1. A torque sensor fixing and detection device, characterized in that, include: Torque tester (1), a display panel (2) is installed on one side of the torque tester (1), a support frame (3) is installed on the upper side of the torque tester (1), and a fixing part (4) is provided on the lower side of the support frame (3) and the drive end on the upper side of the torque tester (1). The fastener (4) includes a fixed shell (401), a retaining plate (402) that is elastically and slidably fitted inside the fixed shell (401), two sliding shells (403) that are slidably fitted on the upper side of the fixed shell (401), two rubber fixing rods (404) that are slidably fitted inside the sliding shells (403), and a retaining strip (405) that is slidably fitted inside the sliding shells (403) and is slidably connected to the retaining plate (402).

2. The torque sensor fixation detection apparatus according to claim 1, wherein The fixed shell (401) has openings (406) on both sides, and the clamping plate (402) has pressure plates (407) on both sides, and the pressure plates (407) are slidably fitted in the openings (406).

3. The torque sensor fixation detection apparatus of claim 1, wherein The upper surface of the fixed shell (401) has two channels (412), and the upper surface of the card plate (402) is provided with two first racks (408). The teeth at both ends of the first racks (408) are opposite in direction. The lower sides of the sliding shell (403) are elastically fitted with first blocks (409), and the first blocks (409) are slidably fitted in the channels (412).

4. The torque sensor fixation detection apparatus of claim 1, wherein The upper surface of the clip (405) is provided with a second toothed bar (410), the teeth at both ends of the second toothed bar (410) are in opposite directions, and one end of the rubber fixing rod (404) is elastically fitted with a second clip (411).

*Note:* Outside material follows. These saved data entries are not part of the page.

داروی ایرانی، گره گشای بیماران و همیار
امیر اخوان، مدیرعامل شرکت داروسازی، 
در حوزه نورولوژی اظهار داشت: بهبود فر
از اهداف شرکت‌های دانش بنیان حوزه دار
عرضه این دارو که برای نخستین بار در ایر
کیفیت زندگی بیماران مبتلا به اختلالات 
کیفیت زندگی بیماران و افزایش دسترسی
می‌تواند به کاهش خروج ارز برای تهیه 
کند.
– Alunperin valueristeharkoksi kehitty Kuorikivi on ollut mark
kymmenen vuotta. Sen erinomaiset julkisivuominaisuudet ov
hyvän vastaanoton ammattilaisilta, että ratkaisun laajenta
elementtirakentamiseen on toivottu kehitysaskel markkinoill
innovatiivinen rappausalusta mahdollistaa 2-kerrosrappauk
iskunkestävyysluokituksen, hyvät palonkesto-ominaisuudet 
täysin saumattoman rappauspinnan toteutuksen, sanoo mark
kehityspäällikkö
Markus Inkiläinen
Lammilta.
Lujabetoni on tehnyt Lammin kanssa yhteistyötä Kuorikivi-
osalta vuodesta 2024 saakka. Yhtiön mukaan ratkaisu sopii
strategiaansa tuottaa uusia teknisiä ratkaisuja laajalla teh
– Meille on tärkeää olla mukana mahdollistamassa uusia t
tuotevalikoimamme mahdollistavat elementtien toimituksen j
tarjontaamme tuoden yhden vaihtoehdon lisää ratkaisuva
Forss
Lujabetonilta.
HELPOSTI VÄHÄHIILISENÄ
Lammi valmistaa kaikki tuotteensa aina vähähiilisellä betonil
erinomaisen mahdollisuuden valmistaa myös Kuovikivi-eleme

5. The torque sensor fixing detection device according to claim 1, characterized in that, The upper surface of the fixed shell (401) is provided with a first groove (413), the upper surface of the card plate (402) is provided with a second groove (414), and the bottom of the sliding shell (403) is provided with a connecting block (415). The connecting block (415) passes through the first groove (413) and is slidably connected in the second groove (414).

6. The torque sensor fixation detection apparatus of claim 1, wherein The torque tester (1) is equipped with a drive device. The output end of the drive device is equipped with a rotating shaft (5), which is fixedly connected to one of the fixed shells (401).

7. The torque sensor fixation detection apparatus of claim 1, wherein A telescopic rod (6) is installed at the bottom of the support frame (3), and the telescopic end of the telescopic rod (6) is fixedly connected to another fixed shell (401).

8. The torque sensor fixation detection apparatus of claim 7, wherein The telescopic rod (6) includes a rectangular fixed rod (601), and a sleeve (602) is sleeved and slidably fitted on the outer side of the rectangular fixed rod (601). The sleeve (602) is fixedly connected to the fixed shell (401).